Refugees are capable
Impact comparison of refugees and the host community
Guy Riyal, “Wisdom” Seed Effect Savings & Loan Group.
The definition of refuge is “a condition of being safe or sheltered from pursuit, danger, or trouble.” Synonyms include shelter, safety, sanctuary, and asylum.
Refuge is the immediate need and refuge is often where the focus remains.
But restoration is “the action of returning something to a former owner, place, or condition.” Synonyms include mending, repairing, and rebuilding.
Refuge isn’t meant to be the end goal. Restoration is.
At Seed Effect, our desire is to be a catalyst for restoration of refugees. As we continue to expand in Uganda and beyond our hope is for more refugees to gain access to the development tools they need, including Christ-centered, saving-led microfinance. Our prayer is to see refugees empowered to know Jesus and provide for their families with dignity.
“As soon as we recognize the assumption that refugees will go home quickly is a fiction, then it becomes imperative to embrace a development-based approach as early in a refugee crisis as possible.” 1
–Betts and Collier, Refuge: Rethinking Refugee Policy in a Changing World
Guy Riyal and “Wisdom” Seed Effect Savings & Loan Group during their weekly meeting.
THE BROKEN SYSTEM
In their book, Refuge: Rethinking Refugee Policy in a Changing World, political scientist, Alexander Betts, and economist, Paul Collier, call out the paramount realities in today’s refugee system:
1. Worldwide, 54% of refugees are in protracted situations.
The average length of exile being 26 years.
2. Refugees are “often denied access to the right to work or to freedom of movement.”1
“The current system for refugees who remain in their region of origin is a disaster,” note Betts and Collier.
“It is premised upon an almost exclusively ‘humanitarian’ response. A system designed for the emergency phase — to offer an immediate lifeline — ends up enduring year after year, sometimes for a decade.

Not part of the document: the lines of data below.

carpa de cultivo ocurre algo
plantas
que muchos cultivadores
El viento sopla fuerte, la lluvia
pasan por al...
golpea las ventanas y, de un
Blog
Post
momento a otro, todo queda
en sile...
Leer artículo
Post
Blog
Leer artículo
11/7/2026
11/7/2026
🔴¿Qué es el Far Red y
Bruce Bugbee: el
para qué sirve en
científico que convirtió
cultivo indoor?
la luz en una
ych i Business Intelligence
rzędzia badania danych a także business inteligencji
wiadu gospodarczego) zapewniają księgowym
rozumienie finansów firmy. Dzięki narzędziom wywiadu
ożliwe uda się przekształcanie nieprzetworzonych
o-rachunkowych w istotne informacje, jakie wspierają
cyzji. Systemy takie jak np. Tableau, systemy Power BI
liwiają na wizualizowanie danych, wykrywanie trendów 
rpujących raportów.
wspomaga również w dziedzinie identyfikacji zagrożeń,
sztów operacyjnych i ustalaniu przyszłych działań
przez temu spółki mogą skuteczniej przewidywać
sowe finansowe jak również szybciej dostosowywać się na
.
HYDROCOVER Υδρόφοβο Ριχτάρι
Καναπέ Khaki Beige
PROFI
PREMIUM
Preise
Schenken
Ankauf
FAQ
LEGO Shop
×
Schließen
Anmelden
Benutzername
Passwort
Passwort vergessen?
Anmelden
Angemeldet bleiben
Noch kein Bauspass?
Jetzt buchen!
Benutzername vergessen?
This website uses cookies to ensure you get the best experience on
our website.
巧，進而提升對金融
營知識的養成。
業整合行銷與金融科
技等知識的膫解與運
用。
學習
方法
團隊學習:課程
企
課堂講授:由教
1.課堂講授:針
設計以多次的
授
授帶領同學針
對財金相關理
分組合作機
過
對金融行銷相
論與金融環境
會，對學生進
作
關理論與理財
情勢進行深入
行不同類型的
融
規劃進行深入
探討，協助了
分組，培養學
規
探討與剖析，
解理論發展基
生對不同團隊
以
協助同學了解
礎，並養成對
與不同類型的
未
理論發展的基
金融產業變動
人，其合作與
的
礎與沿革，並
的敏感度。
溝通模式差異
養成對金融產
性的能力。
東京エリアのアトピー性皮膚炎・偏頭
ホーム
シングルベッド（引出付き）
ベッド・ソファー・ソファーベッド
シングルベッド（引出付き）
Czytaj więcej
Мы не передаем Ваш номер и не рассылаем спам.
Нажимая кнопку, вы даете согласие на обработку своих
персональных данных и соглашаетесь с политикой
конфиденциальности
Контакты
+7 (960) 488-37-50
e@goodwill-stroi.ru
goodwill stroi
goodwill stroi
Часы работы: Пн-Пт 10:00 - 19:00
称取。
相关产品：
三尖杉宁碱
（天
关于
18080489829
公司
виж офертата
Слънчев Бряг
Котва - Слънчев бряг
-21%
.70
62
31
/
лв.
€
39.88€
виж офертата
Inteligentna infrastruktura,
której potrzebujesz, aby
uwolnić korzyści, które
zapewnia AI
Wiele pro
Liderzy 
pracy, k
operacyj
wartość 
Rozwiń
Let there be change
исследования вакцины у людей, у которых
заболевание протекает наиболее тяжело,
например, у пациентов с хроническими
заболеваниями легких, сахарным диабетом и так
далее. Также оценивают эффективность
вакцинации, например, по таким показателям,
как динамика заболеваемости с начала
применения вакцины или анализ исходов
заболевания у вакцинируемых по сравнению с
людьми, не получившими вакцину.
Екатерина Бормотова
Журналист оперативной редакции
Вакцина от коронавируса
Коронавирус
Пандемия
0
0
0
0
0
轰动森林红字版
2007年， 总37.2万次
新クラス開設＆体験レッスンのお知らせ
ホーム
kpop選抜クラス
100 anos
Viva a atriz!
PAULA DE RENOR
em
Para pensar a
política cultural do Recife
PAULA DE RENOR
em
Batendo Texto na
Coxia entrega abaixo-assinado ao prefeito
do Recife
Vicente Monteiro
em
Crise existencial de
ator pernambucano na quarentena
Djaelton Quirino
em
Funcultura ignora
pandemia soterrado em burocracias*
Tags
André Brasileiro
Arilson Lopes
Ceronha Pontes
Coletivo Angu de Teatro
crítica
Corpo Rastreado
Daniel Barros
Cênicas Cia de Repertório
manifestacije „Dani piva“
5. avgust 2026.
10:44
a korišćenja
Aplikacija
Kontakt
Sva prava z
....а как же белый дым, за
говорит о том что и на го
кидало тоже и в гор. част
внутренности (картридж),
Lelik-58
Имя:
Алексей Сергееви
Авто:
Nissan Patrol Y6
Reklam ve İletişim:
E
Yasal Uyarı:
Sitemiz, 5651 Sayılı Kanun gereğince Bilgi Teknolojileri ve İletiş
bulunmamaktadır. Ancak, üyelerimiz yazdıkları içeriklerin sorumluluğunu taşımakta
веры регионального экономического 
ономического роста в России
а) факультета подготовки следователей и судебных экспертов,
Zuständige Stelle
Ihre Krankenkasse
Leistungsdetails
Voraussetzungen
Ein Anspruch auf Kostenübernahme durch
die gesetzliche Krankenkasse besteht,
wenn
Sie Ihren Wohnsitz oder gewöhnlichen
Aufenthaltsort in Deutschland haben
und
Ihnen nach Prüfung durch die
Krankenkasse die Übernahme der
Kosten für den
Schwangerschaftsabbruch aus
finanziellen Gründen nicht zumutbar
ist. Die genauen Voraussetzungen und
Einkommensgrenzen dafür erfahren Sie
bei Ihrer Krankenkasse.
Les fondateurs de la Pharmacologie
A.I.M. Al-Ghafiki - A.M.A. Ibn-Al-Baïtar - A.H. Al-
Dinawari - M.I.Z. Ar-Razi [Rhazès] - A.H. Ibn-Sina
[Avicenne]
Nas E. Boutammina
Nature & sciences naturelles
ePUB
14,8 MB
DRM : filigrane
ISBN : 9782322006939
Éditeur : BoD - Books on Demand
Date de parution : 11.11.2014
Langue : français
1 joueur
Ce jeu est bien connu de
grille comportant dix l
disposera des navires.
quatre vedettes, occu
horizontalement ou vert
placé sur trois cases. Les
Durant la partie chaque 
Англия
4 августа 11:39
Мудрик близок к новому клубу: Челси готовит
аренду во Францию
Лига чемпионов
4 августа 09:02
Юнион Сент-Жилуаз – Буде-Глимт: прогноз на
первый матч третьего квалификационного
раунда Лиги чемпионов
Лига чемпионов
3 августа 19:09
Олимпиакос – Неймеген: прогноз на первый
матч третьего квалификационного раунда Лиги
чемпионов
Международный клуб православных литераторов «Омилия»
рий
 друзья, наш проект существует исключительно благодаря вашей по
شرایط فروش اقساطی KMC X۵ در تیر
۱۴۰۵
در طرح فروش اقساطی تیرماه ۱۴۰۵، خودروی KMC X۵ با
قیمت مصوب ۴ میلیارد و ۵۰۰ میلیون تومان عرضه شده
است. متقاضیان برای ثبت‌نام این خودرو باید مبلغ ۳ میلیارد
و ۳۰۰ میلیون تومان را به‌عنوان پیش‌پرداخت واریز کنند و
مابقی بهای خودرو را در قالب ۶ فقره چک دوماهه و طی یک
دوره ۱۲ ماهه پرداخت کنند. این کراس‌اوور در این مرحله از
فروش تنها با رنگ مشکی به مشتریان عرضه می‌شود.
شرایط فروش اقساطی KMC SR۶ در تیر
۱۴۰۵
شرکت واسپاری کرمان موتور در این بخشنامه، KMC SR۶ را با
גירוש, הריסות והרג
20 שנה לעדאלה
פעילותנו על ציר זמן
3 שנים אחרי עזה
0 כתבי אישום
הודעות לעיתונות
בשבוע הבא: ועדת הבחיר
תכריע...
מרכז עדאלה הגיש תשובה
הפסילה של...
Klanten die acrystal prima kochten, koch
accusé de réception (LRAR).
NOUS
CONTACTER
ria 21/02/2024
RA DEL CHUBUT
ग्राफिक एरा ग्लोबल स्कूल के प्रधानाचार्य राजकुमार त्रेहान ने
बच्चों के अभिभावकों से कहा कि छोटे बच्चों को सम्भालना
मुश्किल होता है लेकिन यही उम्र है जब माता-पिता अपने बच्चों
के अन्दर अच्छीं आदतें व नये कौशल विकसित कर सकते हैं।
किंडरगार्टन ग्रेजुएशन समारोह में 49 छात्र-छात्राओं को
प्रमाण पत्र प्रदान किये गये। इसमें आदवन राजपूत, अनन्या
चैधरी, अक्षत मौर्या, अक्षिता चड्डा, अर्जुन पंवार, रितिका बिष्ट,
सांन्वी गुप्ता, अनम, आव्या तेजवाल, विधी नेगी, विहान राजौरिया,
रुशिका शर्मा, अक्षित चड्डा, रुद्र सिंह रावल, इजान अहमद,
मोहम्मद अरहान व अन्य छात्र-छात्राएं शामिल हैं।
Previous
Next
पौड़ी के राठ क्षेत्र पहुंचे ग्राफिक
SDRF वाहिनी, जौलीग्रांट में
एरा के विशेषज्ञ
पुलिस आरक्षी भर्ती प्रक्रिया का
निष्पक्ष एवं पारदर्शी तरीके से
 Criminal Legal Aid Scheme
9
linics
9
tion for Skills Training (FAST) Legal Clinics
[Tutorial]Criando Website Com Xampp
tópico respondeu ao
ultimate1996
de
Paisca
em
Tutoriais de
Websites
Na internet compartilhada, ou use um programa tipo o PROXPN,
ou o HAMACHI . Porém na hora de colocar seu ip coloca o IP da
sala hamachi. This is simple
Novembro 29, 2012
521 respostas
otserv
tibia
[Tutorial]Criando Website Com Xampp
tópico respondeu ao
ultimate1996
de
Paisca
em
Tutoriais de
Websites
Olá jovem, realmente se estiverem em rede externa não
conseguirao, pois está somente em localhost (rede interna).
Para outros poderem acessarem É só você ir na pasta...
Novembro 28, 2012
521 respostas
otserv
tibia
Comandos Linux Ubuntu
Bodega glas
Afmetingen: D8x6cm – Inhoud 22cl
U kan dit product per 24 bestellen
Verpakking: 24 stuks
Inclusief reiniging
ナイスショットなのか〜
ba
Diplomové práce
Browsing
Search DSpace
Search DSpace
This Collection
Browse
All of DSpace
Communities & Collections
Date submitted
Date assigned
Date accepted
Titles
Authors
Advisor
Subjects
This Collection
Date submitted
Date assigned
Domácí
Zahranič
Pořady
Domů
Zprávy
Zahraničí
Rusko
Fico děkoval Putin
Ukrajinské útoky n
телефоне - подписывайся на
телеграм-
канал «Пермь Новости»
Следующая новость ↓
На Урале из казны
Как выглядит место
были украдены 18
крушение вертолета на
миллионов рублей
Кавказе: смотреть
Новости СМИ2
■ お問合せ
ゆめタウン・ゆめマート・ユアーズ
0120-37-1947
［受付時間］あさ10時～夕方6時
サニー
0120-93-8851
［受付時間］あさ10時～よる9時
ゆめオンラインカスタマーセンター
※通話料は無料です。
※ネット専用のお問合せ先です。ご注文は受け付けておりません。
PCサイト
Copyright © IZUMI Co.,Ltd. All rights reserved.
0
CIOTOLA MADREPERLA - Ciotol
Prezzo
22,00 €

External provision of food, clothing, and shelter is absolutely essential in the aftermath of having to run for your life. But over time, if it is provided as a substitute for access to jobs, education, and other opportunities, humanitarian aid soon undermines human dignity and autonomy.”2
UGANDA IS UNIQUE
Unlike the broken system described by Betts and Collier, Uganda presents unique opportunity. Uganda is one of few host countries in the world offering refugees the right to work and freedom of movement. Uganda’s policy has provided Seed Effect the opportunity to serve both South Sudanese refugees and Ugandans living alongside them.
Over the last three years Seed Effect has tracked data across both populations to compare program effectiveness. It might be assumed that the comparative results were vastly different however, the data revealed just the opposite.
Ugandans are successfully saving, investing, and paying back small loans to provide for their families. From the data, we see that South Sudanese refugees are successfully doing the same. This supports Betts and Collier’s case for a new, development-based approach in response to the world’s refugee crisis.
Vicky, “Saint Emmanuel” Seed Effect Savings & Loan Group
1Betts and Collier, Refuge, 54. 2Betts and Collier, Refuge, 136.